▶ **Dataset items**

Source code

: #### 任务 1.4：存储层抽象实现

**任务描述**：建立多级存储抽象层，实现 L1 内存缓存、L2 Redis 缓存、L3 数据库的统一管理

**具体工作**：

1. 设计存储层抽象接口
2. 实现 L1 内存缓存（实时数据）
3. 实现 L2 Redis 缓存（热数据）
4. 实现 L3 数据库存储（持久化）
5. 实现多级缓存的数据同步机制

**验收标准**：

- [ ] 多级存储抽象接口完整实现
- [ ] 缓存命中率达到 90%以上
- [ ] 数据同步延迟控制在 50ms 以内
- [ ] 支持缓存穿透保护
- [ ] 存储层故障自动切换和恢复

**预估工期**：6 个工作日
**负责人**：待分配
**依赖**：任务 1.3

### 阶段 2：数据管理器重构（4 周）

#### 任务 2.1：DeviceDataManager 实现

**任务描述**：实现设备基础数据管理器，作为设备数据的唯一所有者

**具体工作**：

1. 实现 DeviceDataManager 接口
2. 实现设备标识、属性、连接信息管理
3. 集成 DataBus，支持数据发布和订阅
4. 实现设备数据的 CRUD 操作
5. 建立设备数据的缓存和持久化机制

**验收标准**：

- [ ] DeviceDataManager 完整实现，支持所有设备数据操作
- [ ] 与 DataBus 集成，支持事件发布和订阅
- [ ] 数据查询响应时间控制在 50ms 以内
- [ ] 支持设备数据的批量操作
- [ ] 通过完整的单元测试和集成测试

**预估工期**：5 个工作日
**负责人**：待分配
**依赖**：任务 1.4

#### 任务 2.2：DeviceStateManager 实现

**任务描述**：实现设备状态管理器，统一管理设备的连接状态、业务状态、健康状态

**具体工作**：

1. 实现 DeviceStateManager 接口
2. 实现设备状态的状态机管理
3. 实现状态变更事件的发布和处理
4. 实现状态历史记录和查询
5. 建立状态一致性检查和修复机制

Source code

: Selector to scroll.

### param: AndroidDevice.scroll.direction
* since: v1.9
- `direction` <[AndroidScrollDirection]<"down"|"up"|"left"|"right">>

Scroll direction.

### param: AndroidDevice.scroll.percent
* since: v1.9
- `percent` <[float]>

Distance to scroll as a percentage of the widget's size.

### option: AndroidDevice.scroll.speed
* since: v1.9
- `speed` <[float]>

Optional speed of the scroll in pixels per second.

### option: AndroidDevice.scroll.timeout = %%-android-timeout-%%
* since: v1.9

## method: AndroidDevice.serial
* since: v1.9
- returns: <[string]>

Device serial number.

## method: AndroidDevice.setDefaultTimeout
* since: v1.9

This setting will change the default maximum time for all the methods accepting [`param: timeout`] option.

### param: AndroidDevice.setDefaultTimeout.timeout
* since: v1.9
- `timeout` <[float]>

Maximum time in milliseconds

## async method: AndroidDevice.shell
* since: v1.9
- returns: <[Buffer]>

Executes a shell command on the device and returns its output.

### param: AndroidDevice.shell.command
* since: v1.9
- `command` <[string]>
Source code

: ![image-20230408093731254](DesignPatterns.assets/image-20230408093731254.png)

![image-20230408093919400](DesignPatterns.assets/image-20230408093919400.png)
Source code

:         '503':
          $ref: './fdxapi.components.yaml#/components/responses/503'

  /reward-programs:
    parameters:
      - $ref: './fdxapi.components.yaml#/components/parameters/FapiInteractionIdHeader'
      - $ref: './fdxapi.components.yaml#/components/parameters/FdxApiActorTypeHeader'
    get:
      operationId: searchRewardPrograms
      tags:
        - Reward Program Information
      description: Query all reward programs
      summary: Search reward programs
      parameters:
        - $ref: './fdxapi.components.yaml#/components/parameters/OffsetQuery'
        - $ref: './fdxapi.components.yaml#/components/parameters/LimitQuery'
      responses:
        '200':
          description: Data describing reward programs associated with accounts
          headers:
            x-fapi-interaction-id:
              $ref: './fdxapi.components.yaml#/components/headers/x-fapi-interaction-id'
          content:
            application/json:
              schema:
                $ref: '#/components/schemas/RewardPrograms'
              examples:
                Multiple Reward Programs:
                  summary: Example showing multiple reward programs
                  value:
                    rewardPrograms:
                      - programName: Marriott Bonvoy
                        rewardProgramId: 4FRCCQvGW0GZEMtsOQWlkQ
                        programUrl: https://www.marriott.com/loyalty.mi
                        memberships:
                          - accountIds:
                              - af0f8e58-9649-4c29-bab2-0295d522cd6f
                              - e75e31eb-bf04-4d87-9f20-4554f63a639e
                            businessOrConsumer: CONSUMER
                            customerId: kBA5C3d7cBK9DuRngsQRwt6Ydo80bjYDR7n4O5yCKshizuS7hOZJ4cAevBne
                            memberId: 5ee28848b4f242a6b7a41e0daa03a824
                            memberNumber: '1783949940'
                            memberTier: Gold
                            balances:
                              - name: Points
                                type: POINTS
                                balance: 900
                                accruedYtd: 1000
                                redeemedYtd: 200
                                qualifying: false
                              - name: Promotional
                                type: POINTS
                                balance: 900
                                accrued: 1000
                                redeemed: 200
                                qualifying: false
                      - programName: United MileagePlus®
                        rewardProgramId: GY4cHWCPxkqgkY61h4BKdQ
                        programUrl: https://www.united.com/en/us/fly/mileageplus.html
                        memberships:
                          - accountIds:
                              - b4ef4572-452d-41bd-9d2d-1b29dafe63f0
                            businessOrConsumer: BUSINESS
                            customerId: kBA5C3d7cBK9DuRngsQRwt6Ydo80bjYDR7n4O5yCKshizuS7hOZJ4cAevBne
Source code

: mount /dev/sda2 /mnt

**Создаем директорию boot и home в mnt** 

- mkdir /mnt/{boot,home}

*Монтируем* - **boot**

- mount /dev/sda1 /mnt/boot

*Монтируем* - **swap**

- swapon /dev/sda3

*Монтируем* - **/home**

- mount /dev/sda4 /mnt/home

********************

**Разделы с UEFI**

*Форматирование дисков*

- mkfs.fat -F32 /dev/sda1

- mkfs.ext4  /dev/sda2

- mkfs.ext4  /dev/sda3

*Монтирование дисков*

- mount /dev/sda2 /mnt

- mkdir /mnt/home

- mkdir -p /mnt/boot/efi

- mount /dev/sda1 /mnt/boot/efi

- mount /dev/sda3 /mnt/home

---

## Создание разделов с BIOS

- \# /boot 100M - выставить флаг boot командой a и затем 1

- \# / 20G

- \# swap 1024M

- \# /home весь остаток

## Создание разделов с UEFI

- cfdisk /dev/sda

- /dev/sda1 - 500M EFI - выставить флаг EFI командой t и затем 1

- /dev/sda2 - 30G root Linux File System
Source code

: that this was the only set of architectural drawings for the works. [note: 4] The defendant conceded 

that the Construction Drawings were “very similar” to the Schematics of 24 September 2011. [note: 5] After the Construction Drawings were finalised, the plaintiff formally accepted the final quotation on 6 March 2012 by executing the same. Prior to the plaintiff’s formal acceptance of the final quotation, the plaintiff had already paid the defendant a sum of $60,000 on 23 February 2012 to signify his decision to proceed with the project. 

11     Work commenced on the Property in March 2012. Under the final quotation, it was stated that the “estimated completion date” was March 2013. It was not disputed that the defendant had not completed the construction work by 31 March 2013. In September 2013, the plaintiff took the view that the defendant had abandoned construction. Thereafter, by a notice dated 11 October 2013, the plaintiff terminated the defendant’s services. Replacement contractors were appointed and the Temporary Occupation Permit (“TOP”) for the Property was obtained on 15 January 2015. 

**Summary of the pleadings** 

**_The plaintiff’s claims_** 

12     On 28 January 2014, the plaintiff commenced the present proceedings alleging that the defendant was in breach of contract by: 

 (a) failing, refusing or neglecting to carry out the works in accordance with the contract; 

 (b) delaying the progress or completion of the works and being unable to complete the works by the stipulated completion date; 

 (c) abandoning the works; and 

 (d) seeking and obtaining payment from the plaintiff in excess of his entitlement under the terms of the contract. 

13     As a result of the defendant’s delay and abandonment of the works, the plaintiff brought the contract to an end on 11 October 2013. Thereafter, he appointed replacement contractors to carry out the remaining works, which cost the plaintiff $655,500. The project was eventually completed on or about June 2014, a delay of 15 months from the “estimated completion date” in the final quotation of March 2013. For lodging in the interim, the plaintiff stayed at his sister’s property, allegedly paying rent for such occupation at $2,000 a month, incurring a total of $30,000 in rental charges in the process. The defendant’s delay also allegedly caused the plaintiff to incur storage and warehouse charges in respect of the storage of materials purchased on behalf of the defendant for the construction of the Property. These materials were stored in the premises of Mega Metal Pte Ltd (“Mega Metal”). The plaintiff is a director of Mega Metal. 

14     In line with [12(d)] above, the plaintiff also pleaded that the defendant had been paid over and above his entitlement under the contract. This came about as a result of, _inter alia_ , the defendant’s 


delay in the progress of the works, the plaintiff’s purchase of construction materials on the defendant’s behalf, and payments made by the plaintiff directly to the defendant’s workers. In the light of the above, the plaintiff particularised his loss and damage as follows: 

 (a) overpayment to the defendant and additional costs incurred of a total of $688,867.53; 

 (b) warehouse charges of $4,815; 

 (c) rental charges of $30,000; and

▶ **Try it**
Identify every line above that contains the word "boot" and copy each one out.

▶ **Solution to the exercise**
**Создаем директорию boot и home в mnt** 
- mkdir /mnt/{boot,home}
*Монтируем* - **boot**
- mount /dev/sda1 /mnt/boot
- mkdir -p /mnt/boot/efi
- mount /dev/sda1 /mnt/boot/efi
- \# /boot 100M - выставить флаг boot командой a и затем 1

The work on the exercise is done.